Page extract
Cosmo calculator-recession speed tutorial

[stevebd1]

$$\Delta t = \frac{\Delta a}{aH_0\sqrt{\Omega_m/a^3+\Omega_r/a^4 + \Omega_\Lambda}}$$

Hi Jorrie, as you probably already know, that works out. The answer I get is -0.000051504 Gyrs which is -51,504 years, close to what it was estimated to be (-53,000 yrs). As you previously stated, $\Delta z = 10$ would probably give more accuracy.

Steve

 

[hellfire]

It is already a long time ago since I implemented my calculator and the Omega radiation seems to be obsolete. Jorrie's value seems to be according to the WMAP estimations and I think it should be taken as the correct one. By the way, the accuracy of those calculators for high redshifts should not be overestimated. Even for some cosmological models the deviations are too big due to the finite integration steps. For example, for an eternal de-Sitter model (no matter density and cosmological constant = 1) all calculators predict a finite age of the universe. May be it is also worth to mention that Ned Wright's and Siobahn Morgan's are implemented according to the same source code that requires at least two integration loops. Mine, however, is based on a different more simple approach with one single loop integrating from a = 0 to a = 1 and getting the required values at a = a(z). The code can be found at:
http://www.geocities.com/alschairn/cc_e.js

 

[Jorrie]

Do you have a link to anybody's energy density inventory?

Hi Marcus, I could not quickly find a link, but I think it is the 3-year WMAP data analysis that supported that figure of mine, as Hellfire mentioned. The difference is just about 50% and it makes some difference in the very high redshift epochs. However, other uncertainties also exist, like Ho which is still uncertain with +-3 Km/s/Mpc, I think!

I want to give someone an example. Maybe I will just say "about 70c" that would agree roughly with both your figure and Hellfire's, would it not?

Yep, I guess $70 \pm 5$c is probably as good as we can state today.

Jorrie

 

[Jorrie]

For example, for an eternal de-Sitter model (no matter density and cosmological constant = 1) all calculators predict a finite age of the universe.

Do you mean the 'eternal inflation' model? If so, isn't this to be expected for a non-zero Ho?

(Collection entries)
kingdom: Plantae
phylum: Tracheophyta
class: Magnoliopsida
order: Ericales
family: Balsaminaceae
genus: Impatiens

Written instruction
Quote the cosmology calculator thread word for word, starting at "Do you have" and ending at "can state today.". These rows come from a separate source.

Complete answer
Do you have a link to anybody's energy density inventory?

Hi Marcus, I could not quickly find a link, but I think it is the 3-year WMAP data analysis that supported that figure of mine, as Hellfire mentioned. The difference is just about 50% and it makes some difference in the very high redshift epochs. However, other uncertainties also exist, like Ho which is still uncertain with +-3 Km/s/Mpc, I think!

I want to give someone an example. Maybe I will just say "about 70c" that would agree roughly with both your figure and Hellfire's, would it not?

Yep, I guess $70 \pm 5$c is probably as good as we can state today.